11/ Momentum is more tax-efficient than value due to the former's tendency to liquidate poor performers early. (Its pre-tax performance is worse because of the turnover constraint.)

Short-term reversal has *no* benefit after taxes (and before costs!) unless it can be done L/S.
12/ Increasing turnover has a greater benefit for momentum than it does for value.

There's also a multifactor diversification benefit:
Value+momentum after-tax information ratio, composite strategy (Table 2): 0.84
Value only (Table A.2): 0.36
Momentum only: 0.43
13/ The conclusions hold under a broad range of tax scenarios, including for the L/S satellite mutual fund (assuming all gains are ordinary income and carry-forward losses are disallowed). (!)

If short-term losses are allowed to offset short-term gains from other strategies...
14/ we now get a tax *benefit* of +0.3% for the composite strategy.... even though the L/S satellite strategy is tax-agnostic.

Two of the authors find similar results in an earlier paper:
+0.3% tax benefit (tax-agnostic)
+6.1% tax benefit (tax aware)
15/ These benefits assume that all of the short-term losses can be used to offset short-term gains from other trading strategies. (This may include harvesting a long-term gain in order to raise the tax basis so they can harvest a short-term loss later.)

16/ Loss harvesting may be more effective in volatile markets, which may help cushion a portfolio and potentially add some postive skewness to returns (Goldberg, Hand, Cai):

17/ Terminating an underperforming long-only manager is likely to lead to capital gains realizations because of the upward thrust of the market.
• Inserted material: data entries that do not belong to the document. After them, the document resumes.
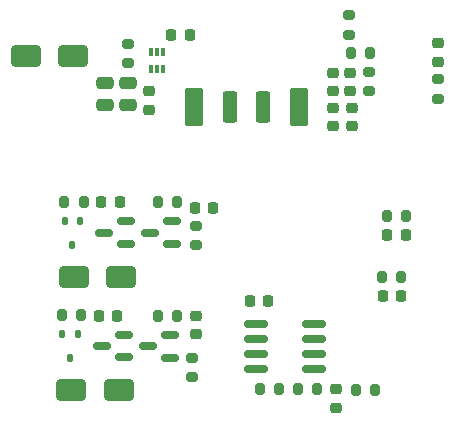
<source format=gbr>
%TF.GenerationSoftware,KiCad,Pcbnew,8.0.8*%
%TF.CreationDate,2025-06-23T13:13:59+02:00*%
%TF.ProjectId,LedDimmer,4c656444-696d-46d6-9572-2e6b69636164,rev?*%
%TF.SameCoordinates,Original*%
%TF.FileFunction,Paste,Top*%
%TF.FilePolarity,Positive*%
%FSLAX46Y46*%
G04 Gerber Fmt 4.6, Leading zero omitted, Abs format (unit mm)*
G04 Created by KiCad (PCBNEW 8.0.8) date 2025-06-23 13:13:59*
%MOMM*%
%LPD*%
G01*
G04 APERTURE LIST*
G04 Aperture macros list*
%AMRoundRect*
0 Rectangle with rounded corners*
0 $1 Rounding radius*
0 $2 $3 $4 $5 $6 $7 $8 $9 X,Y pos of 4 corners*
0 Add a 4 corners polygon primitive as box body*
4,1,4,$2,$3,$4,$5,$6,$7,$8,$9,$2,$3,0*
0 Add four circle primitives for the rounded corners*
1,1,$1+$1,$2,$3*
1,1,$1+$1,$4,$5*
1,1,$1+$1,$6,$7*
1,1,$1+$1,$8,$9*
0 Add four rect primitives between the rounded corners*
20,1,$1+$1,$2,$3,$4,$5,0*
20,1,$1+$1,$4,$5,$6,$7,0*
20,1,$1+$1,$6,$7,$8,$9,0*
20,1,$1+$1,$8,$9,$2,$3,0*%
G04 Aperture macros list end*
%ADD10RoundRect,0.250000X-0.375000X-1.075000X0.375000X-1.075000X0.375000X1.075000X-0.375000X1.075000X0*%
%ADD11RoundRect,0.225000X-0.225000X-0.250000X0.225000X-0.250000X0.225000X0.250000X-0.225000X0.250000X0*%
%ADD12RoundRect,0.250000X-1.000000X-0.650000X1.000000X-0.650000X1.000000X0.650000X-1.000000X0.650000X0*%
%ADD13RoundRect,0.218750X-0.256250X0.218750X-0.256250X-0.218750X0.256250X-0.218750X0.256250X0.218750X0*%
%ADD14RoundRect,0.200000X0.275000X-0.200000X0.275000X0.200000X-0.275000X0.200000X-0.275000X-0.200000X0*%
%ADD15RoundRect,0.200000X0.200000X0.275000X-0.200000X0.275000X-0.200000X-0.275000X0.200000X-0.275000X0*%
%ADD16RoundRect,0.225000X0.225000X0.250000X-0.225000X0.250000X-0.225000X-0.250000X0.225000X-0.250000X0*%
%ADD17RoundRect,0.225000X0.250000X-0.225000X0.250000X0.225000X-0.250000X0.225000X-0.250000X-0.225000X0*%
%ADD18RoundRect,0.150000X0.587500X0.150000X-0.587500X0.150000X-0.587500X-0.150000X0.587500X-0.150000X0*%
%ADD19RoundRect,0.150000X-0.825000X-0.150000X0.825000X-0.150000X0.825000X0.150000X-0.825000X0.150000X0*%
%ADD20RoundRect,0.117646X-0.682354X-1.482354X0.682354X-1.482354X0.682354X1.482354X-0.682354X1.482354X0*%
%ADD21RoundRect,0.200000X-0.200000X-0.275000X0.200000X-0.275000X0.200000X0.275000X-0.200000X0.275000X0*%
%ADD22RoundRect,0.112500X0.112500X0.237500X-0.112500X0.237500X-0.112500X-0.237500X0.112500X-0.237500X0*%
%ADD23RoundRect,0.200000X-0.275000X0.200000X-0.275000X-0.200000X0.275000X-0.200000X0.275000X0.200000X0*%
%ADD24RoundRect,0.218750X-0.218750X-0.256250X0.218750X-0.256250X0.218750X0.256250X-0.218750X0.256250X0*%
%ADD25RoundRect,0.250000X1.000000X0.650000X-1.000000X0.650000X-1.000000X-0.650000X1.000000X-0.650000X0*%
%ADD26RoundRect,0.225000X-0.250000X0.225000X-0.250000X-0.225000X0.250000X-0.225000X0.250000X0.225000X0*%
%ADD27RoundRect,0.087500X0.087500X-0.250000X0.087500X0.250000X-0.087500X0.250000X-0.087500X-0.250000X0*%
%ADD28RoundRect,0.250000X-0.475000X0.250000X-0.475000X-0.250000X0.475000X-0.250000X0.475000X0.250000X0*%
G04 APERTURE END LIST*
D10*
%TO.C,L3*%
X58030000Y-71010000D03*
X60830000Y-71010000D03*
%TD*%
D11*
%TO.C,C5*%
X53080000Y-64910000D03*
X54630000Y-64910000D03*
%TD*%
D12*
%TO.C,D6*%
X44600000Y-95000000D03*
X48600000Y-95000000D03*
%TD*%
D13*
%TO.C,D4*%
X75630000Y-65622499D03*
X75630000Y-67197501D03*
%TD*%
D14*
%TO.C,R7*%
X75630000Y-70335000D03*
X75630000Y-68685000D03*
%TD*%
D15*
%TO.C,R6*%
X53580000Y-79110000D03*
X51930000Y-79110000D03*
%TD*%
D12*
%TO.C,D2*%
X44800000Y-85425000D03*
X48800000Y-85425000D03*
%TD*%
D16*
%TO.C,C10*%
X72505000Y-87010000D03*
X70955000Y-87010000D03*
%TD*%
D15*
%TO.C,R11*%
X72525000Y-85400000D03*
X70875000Y-85400000D03*
%TD*%
D17*
%TO.C,C11*%
X67000000Y-96500000D03*
X67000000Y-94950000D03*
%TD*%
%TO.C,C2*%
X51162000Y-71285000D03*
X51162000Y-69735000D03*
%TD*%
D18*
%TO.C,Q3*%
X49037500Y-92250000D03*
X49037500Y-90350000D03*
X47162500Y-91300000D03*
%TD*%
D19*
%TO.C,U2*%
X60225000Y-89395000D03*
X60225000Y-90665000D03*
X60225000Y-91935000D03*
X60225000Y-93205000D03*
X65175000Y-93205000D03*
X65175000Y-91935000D03*
X65175000Y-90665000D03*
X65175000Y-89395000D03*
%TD*%
D15*
%TO.C,R3*%
X69930000Y-66510000D03*
X68280000Y-66510000D03*
%TD*%
D16*
%TO.C,C8*%
X61275000Y-87500000D03*
X59725000Y-87500000D03*
%TD*%
D14*
%TO.C,R1*%
X49430000Y-67335000D03*
X49430000Y-65685000D03*
%TD*%
%TO.C,R4*%
X68130000Y-64910000D03*
X68130000Y-63260000D03*
%TD*%
D20*
%TO.C,L1*%
X54980000Y-71010000D03*
X63880000Y-71010000D03*
%TD*%
D21*
%TO.C,R13*%
X63775000Y-94900000D03*
X65425000Y-94900000D03*
%TD*%
D17*
%TO.C,C6*%
X68230000Y-69685000D03*
X68230000Y-68135000D03*
%TD*%
D22*
%TO.C,Q4*%
X45150000Y-90300000D03*
X43850000Y-90300000D03*
X44500000Y-92300000D03*
%TD*%
D23*
%TO.C,R21*%
X54830000Y-92285000D03*
X54830000Y-93935000D03*
%TD*%
D17*
%TO.C,C7*%
X66730000Y-69685000D03*
X66730000Y-68135000D03*
%TD*%
D18*
%TO.C,Q5*%
X53167500Y-82625000D03*
X53167500Y-80725000D03*
X51292500Y-81675000D03*
%TD*%
%TO.C,Q6*%
X52967500Y-92260000D03*
X52967500Y-90360000D03*
X51092500Y-91310000D03*
%TD*%
D24*
%TO.C,D5*%
X46930000Y-88710000D03*
X48505000Y-88710000D03*
%TD*%
D15*
%TO.C,R8*%
X53580000Y-88710000D03*
X51930000Y-88710000D03*
%TD*%
D18*
%TO.C,Q2*%
X49237500Y-82625000D03*
X49237500Y-80725000D03*
X47362500Y-81675000D03*
%TD*%
D14*
%TO.C,R18*%
X55130000Y-82735000D03*
X55130000Y-81085000D03*
%TD*%
%TO.C,R2*%
X69830000Y-69735000D03*
X69830000Y-68085000D03*
%TD*%
D25*
%TO.C,D1*%
X44730000Y-66710000D03*
X40730000Y-66710000D03*
%TD*%
D17*
%TO.C,C3*%
X66730000Y-72685000D03*
X66730000Y-71135000D03*
%TD*%
D15*
%TO.C,R12*%
X70325000Y-95025000D03*
X68675000Y-95025000D03*
%TD*%
D16*
%TO.C,C9*%
X72910000Y-81910000D03*
X71360000Y-81910000D03*
%TD*%
D26*
%TO.C,C4*%
X68330000Y-71135000D03*
X68330000Y-72685000D03*
%TD*%
D21*
%TO.C,R9*%
X43775000Y-88700000D03*
X45425000Y-88700000D03*
%TD*%
D15*
%TO.C,R14*%
X62200000Y-94900000D03*
X60550000Y-94900000D03*
%TD*%
D21*
%TO.C,R5*%
X44012500Y-79125000D03*
X45662500Y-79125000D03*
%TD*%
D17*
%TO.C,C16*%
X55130000Y-90285000D03*
X55130000Y-88735000D03*
%TD*%
D15*
%TO.C,R10*%
X72955000Y-80310000D03*
X71305000Y-80310000D03*
%TD*%
D27*
%TO.C,U1*%
X51330000Y-67810000D03*
X51830000Y-67810000D03*
X52330000Y-67810000D03*
X52330000Y-66385000D03*
X51830000Y-66385000D03*
X51330000Y-66385000D03*
%TD*%
D24*
%TO.C,D3*%
X47142500Y-79110000D03*
X48717500Y-79110000D03*
%TD*%
D28*
%TO.C,C1*%
X49430000Y-69010000D03*
X49430000Y-70910000D03*
%TD*%
D16*
%TO.C,C15*%
X56605000Y-79610000D03*
X55055000Y-79610000D03*
%TD*%
D22*
%TO.C,Q1*%
X45350000Y-80725000D03*
X44050000Y-80725000D03*
X44700000Y-82725000D03*
%TD*%
D28*
%TO.C,C14*%
X47430000Y-69010000D03*
X47430000Y-70910000D03*
%TD*%
M02*

</source>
This may cause investors to get "locked in" to these managers for tax reasons.

A satellite L/S manager doesn't lead to this problem.
18/ Liquidating the portfolio (including the passive market component, which leads to the "bump" at the end) leads to higher final portfolio values for the composite strategy whether short-term losses can be used to offset short-term gains or whether the losses are lost forever.
19/ The authors re-run the simulations after including costs:

55bps fee for long-only
10bps passive + 2/20 active (volatility-scaled) + 100bps financing for composite

20bps round-trip transactions

Costs are higher for composite but not enough to overwhelm the tax benefits.
20/ The conclusions hold for real data (1985-2018).

The tax burden of the composite strategy is reduced to zero when an optimization that includes tax awareness is used to manage the portfolio.

(Losses are carried forward rather than being used to offset short-term gains)
21/ Relaxed-constraint (150/50) appears to offer almost as many tax benefits as core+satellite, but the authors suggest that conclusion may not hold if manager has to be replaced (resulting in portfolio liquidation).

It may also be easier to find L/S than 150/50 managers.
22/ Conclusions using real data line up with conclusions using simulated data.

The composite strategy has a higher pre-tax return, higher costs, and much lower tax burden.

The +0.3% tax benefit (when short-term losses can offset short-term gains) is also present with real data.
23/ Similarly, relative tax benefits (core+satellite > long-only) increase with market return and with turnover.

Most of the strategies in this paper assume tax-agnostic managers and can conceivably be applied by any investor willing to shift from long-only to core+satellite.